FUSER doesn’t fix this problem. How could it? But by rethinking what the heart of a music game should be, FUSER kindles enough of that magic to be something truly, truly remarkable.

FUSER Review: The Next Generation of Music Gaming

[FUSER] does a really great job of teaching players everything they need to know.

FUSER is unlike any music game you have ever played before, and that’s by design. Earlier in the fall, I spoke with Harmonix about their philosophy for the game, and they said in no uncertain terms that the rhythm genre is inherently flawed. No matter how good a rhythm game may be, the fact remains that (with the notable exception of Parappa the Rapper), a perfect score on a certain level will always sound almost exactly the same.

This was the question at the heart of FUSER’s development: is it possible to have a score-based rhythm game that actually allows for true creativity, where no two playthroughs will sound alike? 

Harmonix’s answer to that is a mashup-based core gameplay loop that keeps scoring very general. The way it works is this: players fill their crate with a selection of over 100 licensed songs (each of which is broken up into up to four instrumental parts), as well as effects and instruments before taking the stage.

Players drop these instrumental loops onto a DJ deck UI to create bespoke Girl Talk-style mashups. Imagine layering the guitar line from “Killing In The Name Of” with the drums from “Push It” and the iconic vocals of Dolly Parton’s “Jolene.”

Scoring is based on how well you handle audience requests, how often you change up the mix, and how you time everything while doing so. Dropping an instrument loop on the beat earns points, as does triggering effects, ejecting loops, or muting or soloing tracks. You get bonus points for accommodating fan requests, but even these aren’t all that prescriptive. They never force you to revamp your whole mix; they just request a certain instrument, a certain song, or a certain track from a specific decade or genre. It allows for a lot of wiggle room. 

What this creates is a scoring system that allows you to create something unique while still getting the deep, base rush of “haha! Yes, number go up!” Not to mention that the unique thing that you’re creating, thanks to a whole lot of brilliant beat and key-matching software, usually sounds amazing (or at least hilarious).

Exercise directions:
Extend the FUSER review above with a few more paragraphs that pick up right after its last sentence.

Data extract:

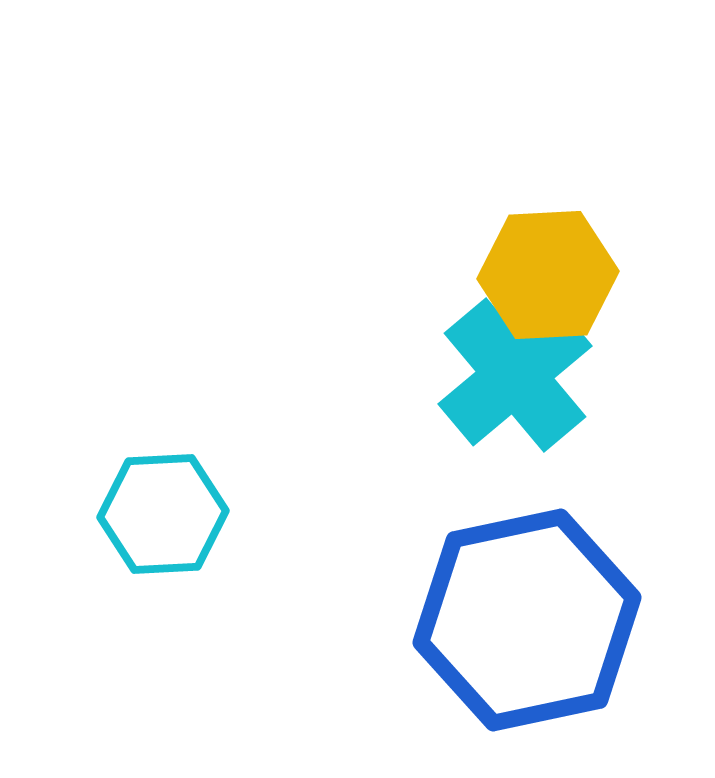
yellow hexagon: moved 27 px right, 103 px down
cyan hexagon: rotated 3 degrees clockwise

Task response:
Anyone Can Be a DJ

If juggling all those plates sounds a bit complicated, that’s, well, because it really kind of is. The game’s campaign mode is shorter than Rock Band 4’s by a significant margin, with six unique stages that feature six levels each, but that’s largely because the entire campaign works as an extended tutorial for each of the game’s systems, from the basics of dropping tracks and cueing them to creating custom instrument loops, effects, and filters, recording, sharing and…

Okay, deep breath. 

The point is, the campaign mode, although it occupies that uncomfortable space between too-short-campaign and too-long-tutorial, does a really great job of teaching players everything they need to know. And since FUSER is almost as much a digital audio workstation as it is a video game (there’s a robust recording system allowing you to record, edit, and perfect mixes on the fly), that kind of granularity is necessary for players to really be comfortable with everything the game has to offer. 

I did have a few issues with the campaign in regards to introductory cutscenes not loading correctly. Still, these were all fixed with a simple restart (and may have already been addressed fully with a pre-launch patch, as I haven’t had the issue since updating).

Mixing With Friends

I didn’t see myself enjoying [competitive multiplayer] when it was first introduced, but I’m hooked.

FUSER‘s core gameplay translates very well both to a weird kind of social co-op play (in this case, defined as playing the game with my fiancée next to me making song suggestions) and actual in-game multiplayer modes.

Co op multiplayer allows you to create a mix online with up to four other players, and it deserves special mention because it really does recreate the deep soul satisfaction of playing Rock Band with friends, except, in this case, everyone is creating something new, unique, and informed by their own tastes. And they’re all doing it together! It’s incredibly special.

There’s also a competitive mode that switches up the core gameplay loop to put you head to head with another player. In these “battles,” each track you lay down has a power value that’s augmented by how good your timing is and how many audience requests you can fulfill with that one track.

Each track on your deck attacks your opponent for as long as it’s active, its power level ticking down every time a global attack timer runs out. If your opponent plays a more powerful track than yours, your track gets ejected from the mix, and you can’t play a track if your opponent has a more powerful one in the opposing slot.

It’s a pretty simple concept, but it takes the plate-spinning FUSER gameplay to the nth degree, upping the intensity level as you try to quickly puzzle out which track to play (and when, and where!) to get an advantage. I didn’t see myself enjoying this mode when it was first introduced, but I’m hooked.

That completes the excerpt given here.